# Görevler:
a - Aşağıdaki (i), (ii) ve (iii) ifadelerinin Edirne yazısıyla uyuşup uyuşmadığını belirtin. Her biri için evet ya da hayır deyin ve yazıdan karar verdiren sözleri aynen alıntılayın.
(i) Evde üç kişi yaşıyor.
(ii) Edirne'ye hafta içinde gidilmesine karar verildi.
(iii) Evde bir yere gitmeye karar vermek kolay oluyor.
b - Edirne yazısında "İlkbahar geldiyse, hava" sözlerinden aşağıda "ailelere sabır versin." sözlerine kadar ne varsa harfi harfine tekrar edin.

# Yazı:
==================================================
EDİRNE



İlkbahar geldiyse, hava hele de güneşli ise kendimi dışarı atmak, yeşilliklerde yuvarlanmak görmediğim yerlere gitmek daha fazla hissettiğim bir duygudur. Bütün kış boyunca evde kapalı kalıp havaların ısınması ile tam tersi bir coşku ile güneşin bolca görünmesiyle de bu duygular içimden taşar.

Yine böyle bir ilkbahar havası ile İstanbul dışına bir yere gitmek fikri kafamı meşgul etmeye başladı. İstanbul'a yakın yerleri gözden geçirdim ve hafta sonu eşimle  Edirne'ye gitmeye karar verdik. Gitmeye karar verdik diyorum ama bizim evde bir yere gitmeye karar vermek oldukça güç oluyor. Ev ahalisinden biri gitmek ister diğeri istemez ,bir diğerinin işi çıkar ama sonunda bir orta yol buluruz. Evde üç kişi yaşıyoruz ama yine de hepimizin ortak noktada buluşması biraz zor oluyor.. Ufak tefek tartışmalar sonucunda bir karara varıyoruz çok şükür.;)  Allah kalabalık ailelere sabır versin.
==================================================
# Verilen bilgiler:
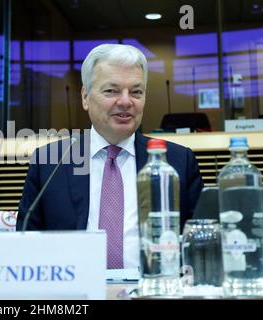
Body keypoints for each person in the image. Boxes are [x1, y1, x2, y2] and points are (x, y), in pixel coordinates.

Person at [16, 44, 204, 270]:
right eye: (111, 91)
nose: (125, 102)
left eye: (136, 92)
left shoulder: (177, 161)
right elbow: (27, 246)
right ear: (85, 97)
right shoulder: (50, 162)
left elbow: (199, 244)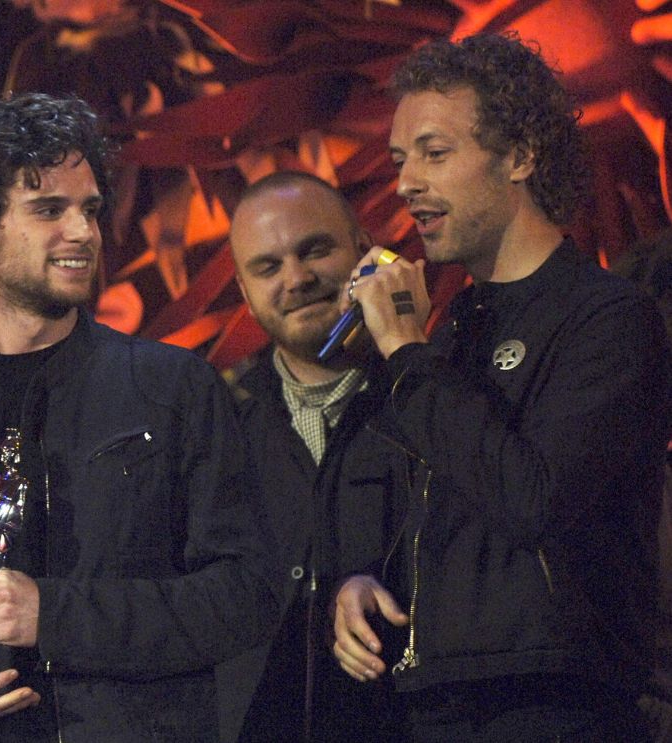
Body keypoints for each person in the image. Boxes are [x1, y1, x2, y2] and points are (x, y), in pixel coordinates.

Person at [0, 91, 274, 742]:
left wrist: (57, 613)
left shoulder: (173, 387)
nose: (82, 232)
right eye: (48, 210)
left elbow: (244, 593)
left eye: (89, 210)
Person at [331, 33, 672, 741]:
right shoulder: (448, 332)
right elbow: (424, 507)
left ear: (518, 155)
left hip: (554, 701)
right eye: (398, 162)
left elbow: (535, 497)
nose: (405, 184)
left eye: (434, 152)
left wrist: (403, 348)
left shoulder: (606, 316)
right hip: (436, 700)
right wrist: (365, 577)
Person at [219, 171, 402, 742]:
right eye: (268, 267)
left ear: (363, 250)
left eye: (315, 250)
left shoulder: (429, 395)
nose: (297, 278)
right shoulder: (214, 424)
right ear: (245, 296)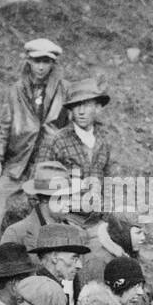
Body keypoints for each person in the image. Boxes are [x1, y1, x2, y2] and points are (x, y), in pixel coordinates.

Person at [0, 38, 67, 245]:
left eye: (45, 62)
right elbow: (5, 125)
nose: (40, 67)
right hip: (18, 162)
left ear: (52, 64)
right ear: (28, 61)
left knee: (48, 206)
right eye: (36, 61)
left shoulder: (63, 90)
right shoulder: (17, 89)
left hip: (47, 162)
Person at [37, 77, 114, 248]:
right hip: (67, 222)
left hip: (96, 223)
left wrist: (106, 220)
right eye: (76, 105)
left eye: (86, 105)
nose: (81, 111)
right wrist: (55, 223)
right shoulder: (56, 141)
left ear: (98, 107)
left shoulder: (104, 140)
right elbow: (38, 190)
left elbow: (109, 182)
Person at [0, 161, 73, 250]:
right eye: (61, 198)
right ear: (45, 199)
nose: (69, 203)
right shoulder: (16, 234)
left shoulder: (75, 231)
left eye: (69, 197)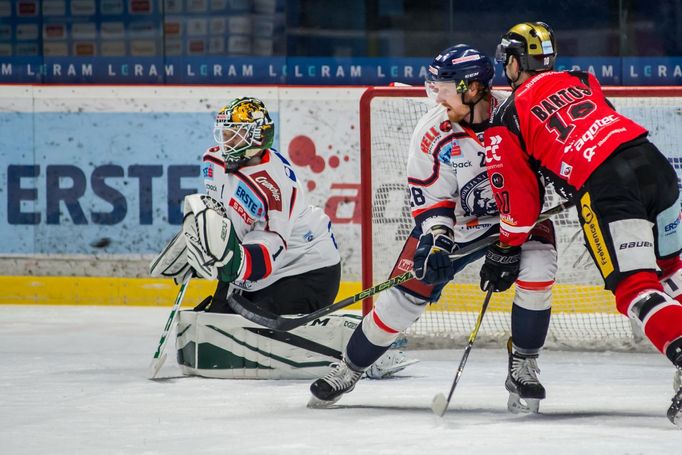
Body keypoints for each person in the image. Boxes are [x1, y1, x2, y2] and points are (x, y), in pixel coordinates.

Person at [308, 45, 558, 413]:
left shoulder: (519, 115)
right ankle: (349, 367)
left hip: (518, 221)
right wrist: (439, 242)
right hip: (456, 228)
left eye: (444, 87)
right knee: (399, 304)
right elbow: (431, 200)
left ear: (472, 89)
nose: (436, 96)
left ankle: (523, 362)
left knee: (540, 267)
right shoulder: (433, 131)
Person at [480, 21, 682, 426]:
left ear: (516, 62)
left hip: (608, 185)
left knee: (635, 289)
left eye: (508, 60)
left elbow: (520, 210)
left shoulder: (508, 115)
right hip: (654, 165)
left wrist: (504, 248)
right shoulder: (582, 79)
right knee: (672, 272)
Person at [150, 97, 405, 380]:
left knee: (258, 331)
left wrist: (229, 263)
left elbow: (268, 254)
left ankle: (369, 347)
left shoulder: (274, 187)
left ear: (257, 136)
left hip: (306, 273)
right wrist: (199, 243)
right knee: (217, 322)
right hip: (257, 268)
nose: (226, 141)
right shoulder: (213, 160)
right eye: (224, 133)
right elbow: (218, 212)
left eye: (235, 134)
==================================================
# Numaralı cevaplar:
a -
(i) Evet: "Evde üç kişi yaşıyoruz"
(ii) Hayır: "hafta sonu eşimle"
(iii) Hayır: "bizim evde bir yere gitmeye karar vermek oldukça güç oluyor"

b -
İlkbahar geldiyse, hava hele de güneşli ise kendimi dışarı atmak, yeşilliklerde yuvarlanmak görmediğim yerlere gitmek daha fazla hissettiğim bir duygudur. Bütün kış boyunca evde kapalı kalıp havaların ısınması ile tam tersi bir coşku ile güneşin bolca görünmesiyle de bu duygular içimden taşar.

Yine böyle bir ilkbahar havası ile İstanbul dışına bir yere gitmek fikri kafamı meşgul etmeye başladı. İstanbul'a yakın yerleri gözden geçirdim ve hafta sonu eşimle  Edirne'ye gitmeye karar verdik. Gitmeye karar verdik diyorum ama bizim evde bir yere gitmeye karar vermek oldukça güç oluyor. Ev ahalisinden biri gitmek ister diğeri istemez ,bir diğerinin işi çıkar ama sonunda bir orta yol buluruz. Evde üç kişi yaşıyoruz ama yine de hepimizin ortak noktada buluşması biraz zor oluyor.. Ufak tefek tartışmalar sonucunda bir karara varıyoruz çok şükür.;)  Allah kalabalık ailelere sabır versin.